2. When I inspected further, there is a blue wire on the opposite side of the tunnel which could potentially hook up right the 1 prong. I am assuming that is correct?
3. See picture attached. What does this part do?

thanks guys, I am having fun with it so not giving up quite yet.


----------



## lust4speed (Jul 5, 2019)

Blue wire on passenger side of tunnel = oil pressure wire going to sender on the oil filter adapter.
The transmissions that had two prongs on the driver's side had one for kickdown and one for switch-pitch converter which wasn't available in a '68 GTO. The transmission could have been substituted at some point in the past.

The trans kickdown wire is something like a black with a pink tracer or maybe a yellow tracer.

Very late shifting could be a failed modulator or even simply the vacuum line to the modulator disconnected.


----------



## ponchonlefty (8 mo ago)

dvarghes92 said:


> So…to everyone who is wondering. I am still messing with it it haha.
> 
> I dropped the pan again so I can replace the kick down solenoid. This was going to be my last shot at troubleshooting before I take it to a shop.
> 
> ...


hope you find the problem and its something simple. i respect your attitude.that will take you far.


----------



## dvarghes92 (Aug 9, 2018)

Thanks guys, I’m guessing I’ll need to figure out where the wire for the kickdown solenoid is and see if that fixes the issue by connecting it. 

it already has a new modulator but might as well buy a new one just to troubleshoot since it’s so inexpensive.

Appreciate it


----------



## BearGFR (Aug 25, 2008)

dvarghes92 said:


> Thanks guys, I’m guessing I’ll need to figure out where the wire for the kickdown solenoid is and see if that fixes the issue by connecting it.
> 
> it already has a new modulator but might as well buy a new one just to troubleshoot since it’s so inexpensive.
> 
> Appreciate it


There should be a sliding switch up under the dash that moves with the accelerator pedal linkage. A wire coming off of that goes to the kick-down solenoid connector on the transmission. 
The switch itself looks similar to this:


----------



## dvarghes92 (Aug 9, 2018)

Quick update to everyone, got a new kickdown solenoid and hooked it up (previously not hooked up). That seems to have fixed the issue.
Thanks to everyone!


----------



## ponchonlefty (8 mo ago)

dvarghes92 said:


> Quick update to everyone, got a new kickdown solenoid and hooked it up (previously not hooked up). That seems to have fixed the issue.
> Thanks to everyone!


glad to hear it. now go enjoy a drive,its a very nice day. thanks for the update.


----------

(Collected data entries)
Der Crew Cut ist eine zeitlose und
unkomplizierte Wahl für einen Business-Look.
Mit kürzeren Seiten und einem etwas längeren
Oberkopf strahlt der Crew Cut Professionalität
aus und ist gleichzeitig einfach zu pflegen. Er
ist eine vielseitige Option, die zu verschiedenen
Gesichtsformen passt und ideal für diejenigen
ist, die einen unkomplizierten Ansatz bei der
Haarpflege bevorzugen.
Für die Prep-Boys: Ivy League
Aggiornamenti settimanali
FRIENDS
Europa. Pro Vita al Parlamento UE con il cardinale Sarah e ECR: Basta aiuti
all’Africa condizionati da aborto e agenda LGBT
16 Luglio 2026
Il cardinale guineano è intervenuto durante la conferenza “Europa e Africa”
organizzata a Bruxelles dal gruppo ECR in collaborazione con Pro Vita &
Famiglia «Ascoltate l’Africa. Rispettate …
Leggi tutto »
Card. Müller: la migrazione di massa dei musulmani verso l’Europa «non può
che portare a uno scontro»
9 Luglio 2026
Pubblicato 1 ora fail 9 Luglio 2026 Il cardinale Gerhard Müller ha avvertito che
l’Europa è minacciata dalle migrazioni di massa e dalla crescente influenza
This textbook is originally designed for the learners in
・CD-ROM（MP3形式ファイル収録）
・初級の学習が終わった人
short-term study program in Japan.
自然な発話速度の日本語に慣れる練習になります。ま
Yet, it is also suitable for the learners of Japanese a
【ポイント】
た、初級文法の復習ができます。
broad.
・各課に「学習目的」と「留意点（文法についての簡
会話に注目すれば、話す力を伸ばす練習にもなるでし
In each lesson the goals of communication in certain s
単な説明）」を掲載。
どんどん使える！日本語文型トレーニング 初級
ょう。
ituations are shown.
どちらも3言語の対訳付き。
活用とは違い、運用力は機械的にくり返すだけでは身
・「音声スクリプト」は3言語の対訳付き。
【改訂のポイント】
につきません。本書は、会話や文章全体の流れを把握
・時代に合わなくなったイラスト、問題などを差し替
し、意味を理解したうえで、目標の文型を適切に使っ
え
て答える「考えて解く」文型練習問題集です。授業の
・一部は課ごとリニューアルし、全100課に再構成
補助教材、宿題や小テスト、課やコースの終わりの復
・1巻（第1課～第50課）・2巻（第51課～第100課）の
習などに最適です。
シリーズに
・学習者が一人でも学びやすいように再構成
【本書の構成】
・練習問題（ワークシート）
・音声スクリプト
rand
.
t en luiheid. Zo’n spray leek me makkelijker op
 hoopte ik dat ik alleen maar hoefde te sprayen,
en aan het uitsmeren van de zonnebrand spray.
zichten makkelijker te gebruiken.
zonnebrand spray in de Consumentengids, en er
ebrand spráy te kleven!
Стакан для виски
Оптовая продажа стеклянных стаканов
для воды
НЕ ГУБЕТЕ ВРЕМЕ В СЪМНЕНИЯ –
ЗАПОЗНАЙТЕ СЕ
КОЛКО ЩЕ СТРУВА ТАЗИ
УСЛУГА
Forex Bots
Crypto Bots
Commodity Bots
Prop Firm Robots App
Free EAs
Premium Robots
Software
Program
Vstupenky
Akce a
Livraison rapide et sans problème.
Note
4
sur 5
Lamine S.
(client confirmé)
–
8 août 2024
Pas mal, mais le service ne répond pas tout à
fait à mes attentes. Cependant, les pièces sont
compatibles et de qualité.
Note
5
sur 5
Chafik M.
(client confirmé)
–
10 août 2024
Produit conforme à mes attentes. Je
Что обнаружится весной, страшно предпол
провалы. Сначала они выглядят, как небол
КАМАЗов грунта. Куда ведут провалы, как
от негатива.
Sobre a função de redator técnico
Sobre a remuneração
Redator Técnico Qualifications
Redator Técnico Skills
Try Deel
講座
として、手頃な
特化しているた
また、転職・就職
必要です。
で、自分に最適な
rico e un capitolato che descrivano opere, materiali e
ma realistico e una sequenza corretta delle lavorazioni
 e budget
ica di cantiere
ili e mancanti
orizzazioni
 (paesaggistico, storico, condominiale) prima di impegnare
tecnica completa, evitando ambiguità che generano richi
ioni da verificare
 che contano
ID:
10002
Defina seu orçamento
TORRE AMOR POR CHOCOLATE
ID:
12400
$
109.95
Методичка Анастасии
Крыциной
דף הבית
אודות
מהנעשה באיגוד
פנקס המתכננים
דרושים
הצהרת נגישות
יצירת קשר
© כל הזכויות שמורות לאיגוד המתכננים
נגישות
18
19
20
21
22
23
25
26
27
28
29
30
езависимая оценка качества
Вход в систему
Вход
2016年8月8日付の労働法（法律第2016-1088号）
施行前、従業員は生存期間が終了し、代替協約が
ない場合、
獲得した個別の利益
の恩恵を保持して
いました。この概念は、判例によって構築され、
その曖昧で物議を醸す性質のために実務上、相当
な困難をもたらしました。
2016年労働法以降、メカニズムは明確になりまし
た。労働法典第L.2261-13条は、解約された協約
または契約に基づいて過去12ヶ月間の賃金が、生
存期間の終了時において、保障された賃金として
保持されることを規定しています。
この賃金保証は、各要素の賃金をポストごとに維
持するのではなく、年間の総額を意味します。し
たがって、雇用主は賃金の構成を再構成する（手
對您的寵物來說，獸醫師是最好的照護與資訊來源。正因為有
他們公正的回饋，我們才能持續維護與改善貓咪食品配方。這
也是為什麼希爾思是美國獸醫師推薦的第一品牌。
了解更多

◆ Work instructions ◆
A. Name each user whose name appears as a post header in the transmission thread, listing each one only once.
B. Rewrite the records from their first line through the line containing "につきません。本書は、会話や文章全体の流れを把握", swapping "Crew Cut" for "Buzz Cut". Output only those lines and keep everything else the same.
These records are unrelated to the transmission thread.

◆ Responses per task ◆
A.
lust4speed
ponchonlefty
dvarghes92
BearGFR

B.
Der Buzz Cut ist eine zeitlose und
unkomplizierte Wahl für einen Business-Look.
Mit kürzeren Seiten und einem etwas längeren
Oberkopf strahlt der Buzz Cut Professionalität
aus und ist gleichzeitig einfach zu pflegen. Er
ist eine vielseitige Option, die zu verschiedenen
Gesichtsformen passt und ideal für diejenigen
ist, die einen unkomplizierten Ansatz bei der
Haarpflege bevorzugen.
Für die Prep-Boys: Ivy League
Aggiornamenti settimanali
FRIENDS
Europa. Pro Vita al Parlamento UE con il cardinale Sarah e ECR: Basta aiuti
all’Africa condizionati da aborto e agenda LGBT
16 Luglio 2026
Il cardinale guineano è intervenuto durante la conferenza “Europa e Africa”
organizzata a Bruxelles dal gruppo ECR in collaborazione con Pro Vita &
Famiglia «Ascoltate l’Africa. Rispettate …
Leggi tutto »
Card. Müller: la migrazione di massa dei musulmani verso l’Europa «non può
che portare a uno scontro»
9 Luglio 2026
Pubblicato 1 ora fail 9 Luglio 2026 Il cardinale Gerhard Müller ha avvertito che
l’Europa è minacciata dalle migrazioni di massa e dalla crescente influenza
This textbook is originally designed for the learners in
・CD-ROM（MP3形式ファイル収録）
・初級の学習が終わった人
short-term study program in Japan.
自然な発話速度の日本語に慣れる練習になります。ま
Yet, it is also suitable for the learners of Japanese a
【ポイント】
た、初級文法の復習ができます。
broad.
・各課に「学習目的」と「留意点（文法についての簡
会話に注目すれば、話す力を伸ばす練習にもなるでし
In each lesson the goals of communication in certain s
単な説明）」を掲載。
どんどん使える！日本語文型トレーニング 初級
ょう。
ituations are shown.
どちらも3言語の対訳付き。
活用とは違い、運用力は機械的にくり返すだけでは身
・「音声スクリプト」は3言語の対訳付き。
【改訂のポイント】
につきません。本書は、会話や文章全体の流れを把握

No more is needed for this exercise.